Two complementary annotation functions now handle sparse and dense annotation scenarios independently:

  • _draw_annotation_arrows — sparse annotation renderer with tiered label placement, chromosome-boundary spreading, cumulative-distance stacking, and straight arc3 arrows (curvature fixed at zero for visual clarity in low-density contexts).

  • _draw_annotation_arrows_multirail — dense annotation renderer implementing a three-step layout pipeline (see below) with curved arc arrows and adaptive ylim.

  • Three-step dense annotation layout pipeline (_draw_annotation_arrows_multirail)

  1. Relaxation pass — bidirectional min_sep enforcement starting from x_signal positions. Labels in dense regions drift further from their signals than labels in sparse regions, producing a natural density signal with no explicit cluster detection.

  2. Drift-based rail assignment — each label’s relaxation drift is binned into a rail index using rail_stride = rail_width / max_rails. Denser regions automatically receive higher rail indices proportionally across the full rail range. No per-rail queue processing or max_drift threshold is required.

  3. linspace rank-reassignment — labels are sorted by x_signal and assigned evenly-spaced x_text slots via np.linspace(rail_start, rail_end, n). This guarantees x_text rank equals x_signal rank (no arrow crossings by construction) and full rail coverage regardless of rail_frac or signal distribution.

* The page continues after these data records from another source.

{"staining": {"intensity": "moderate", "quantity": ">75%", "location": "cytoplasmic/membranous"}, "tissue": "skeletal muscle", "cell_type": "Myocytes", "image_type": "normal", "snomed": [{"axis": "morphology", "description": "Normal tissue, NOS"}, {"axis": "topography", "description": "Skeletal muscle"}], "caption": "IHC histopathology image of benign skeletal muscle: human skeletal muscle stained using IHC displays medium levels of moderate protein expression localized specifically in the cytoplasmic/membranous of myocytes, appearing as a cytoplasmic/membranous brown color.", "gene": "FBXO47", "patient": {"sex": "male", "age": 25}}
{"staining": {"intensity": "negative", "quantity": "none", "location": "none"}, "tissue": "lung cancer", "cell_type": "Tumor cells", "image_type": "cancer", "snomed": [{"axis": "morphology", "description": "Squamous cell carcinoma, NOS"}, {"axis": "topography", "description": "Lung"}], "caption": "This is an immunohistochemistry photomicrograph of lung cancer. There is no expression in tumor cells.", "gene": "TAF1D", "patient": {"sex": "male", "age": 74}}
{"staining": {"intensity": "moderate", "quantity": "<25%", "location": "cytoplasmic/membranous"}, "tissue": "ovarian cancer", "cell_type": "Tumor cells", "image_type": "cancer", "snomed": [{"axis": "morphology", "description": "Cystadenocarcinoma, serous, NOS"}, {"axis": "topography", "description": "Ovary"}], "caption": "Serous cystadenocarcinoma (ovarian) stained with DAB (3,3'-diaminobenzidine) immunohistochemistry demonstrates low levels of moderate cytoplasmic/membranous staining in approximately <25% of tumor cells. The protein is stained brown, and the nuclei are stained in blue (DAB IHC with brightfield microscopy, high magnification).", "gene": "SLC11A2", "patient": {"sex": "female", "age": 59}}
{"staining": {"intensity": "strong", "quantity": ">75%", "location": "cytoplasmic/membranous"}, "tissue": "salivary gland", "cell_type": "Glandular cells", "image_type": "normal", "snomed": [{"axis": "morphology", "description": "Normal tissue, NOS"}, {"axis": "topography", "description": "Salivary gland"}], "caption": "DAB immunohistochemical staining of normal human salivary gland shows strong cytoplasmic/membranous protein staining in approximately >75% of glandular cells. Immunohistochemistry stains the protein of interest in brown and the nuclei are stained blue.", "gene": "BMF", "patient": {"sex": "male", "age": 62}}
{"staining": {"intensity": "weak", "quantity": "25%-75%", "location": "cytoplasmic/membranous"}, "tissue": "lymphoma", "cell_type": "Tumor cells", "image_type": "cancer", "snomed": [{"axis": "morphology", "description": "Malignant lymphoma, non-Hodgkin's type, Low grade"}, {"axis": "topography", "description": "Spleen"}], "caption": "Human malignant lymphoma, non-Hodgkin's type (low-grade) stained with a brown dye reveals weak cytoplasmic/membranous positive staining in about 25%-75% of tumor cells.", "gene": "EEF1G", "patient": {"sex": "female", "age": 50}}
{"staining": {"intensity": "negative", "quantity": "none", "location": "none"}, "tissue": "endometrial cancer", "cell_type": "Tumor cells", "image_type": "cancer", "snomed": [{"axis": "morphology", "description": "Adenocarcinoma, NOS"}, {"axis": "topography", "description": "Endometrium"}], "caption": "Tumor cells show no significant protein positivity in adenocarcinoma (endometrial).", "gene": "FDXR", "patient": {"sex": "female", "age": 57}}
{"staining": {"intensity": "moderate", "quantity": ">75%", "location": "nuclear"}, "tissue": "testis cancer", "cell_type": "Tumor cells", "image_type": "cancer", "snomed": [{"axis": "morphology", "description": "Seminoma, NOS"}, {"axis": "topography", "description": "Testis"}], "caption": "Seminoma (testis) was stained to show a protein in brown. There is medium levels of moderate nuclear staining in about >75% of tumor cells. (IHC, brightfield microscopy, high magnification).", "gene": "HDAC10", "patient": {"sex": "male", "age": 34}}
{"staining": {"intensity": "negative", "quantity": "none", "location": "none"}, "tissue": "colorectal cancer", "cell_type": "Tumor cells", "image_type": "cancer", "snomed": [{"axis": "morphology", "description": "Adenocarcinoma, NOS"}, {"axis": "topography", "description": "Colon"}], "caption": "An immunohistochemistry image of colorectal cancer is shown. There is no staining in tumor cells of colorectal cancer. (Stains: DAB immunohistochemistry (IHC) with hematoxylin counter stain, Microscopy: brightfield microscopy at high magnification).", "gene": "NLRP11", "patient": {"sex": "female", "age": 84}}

  • Auto char_width from axes geometry

For vertical text (rotation=90), the horizontal label footprint is one character wide regardless of string length. char_width is now derived from the axes pixel extent and figure DPI at draw time:

px_per_bp  = ax_bbox.width / (xmax - xmin)
char_width = 0.6 * fsize * (fig.dpi / 72.0) / px_per_bp

The char_width_factor parameter has been removed from _draw_annotation_arrows_multirail; char_width is computed automatically and scales correctly with figure size, DPI, and font size.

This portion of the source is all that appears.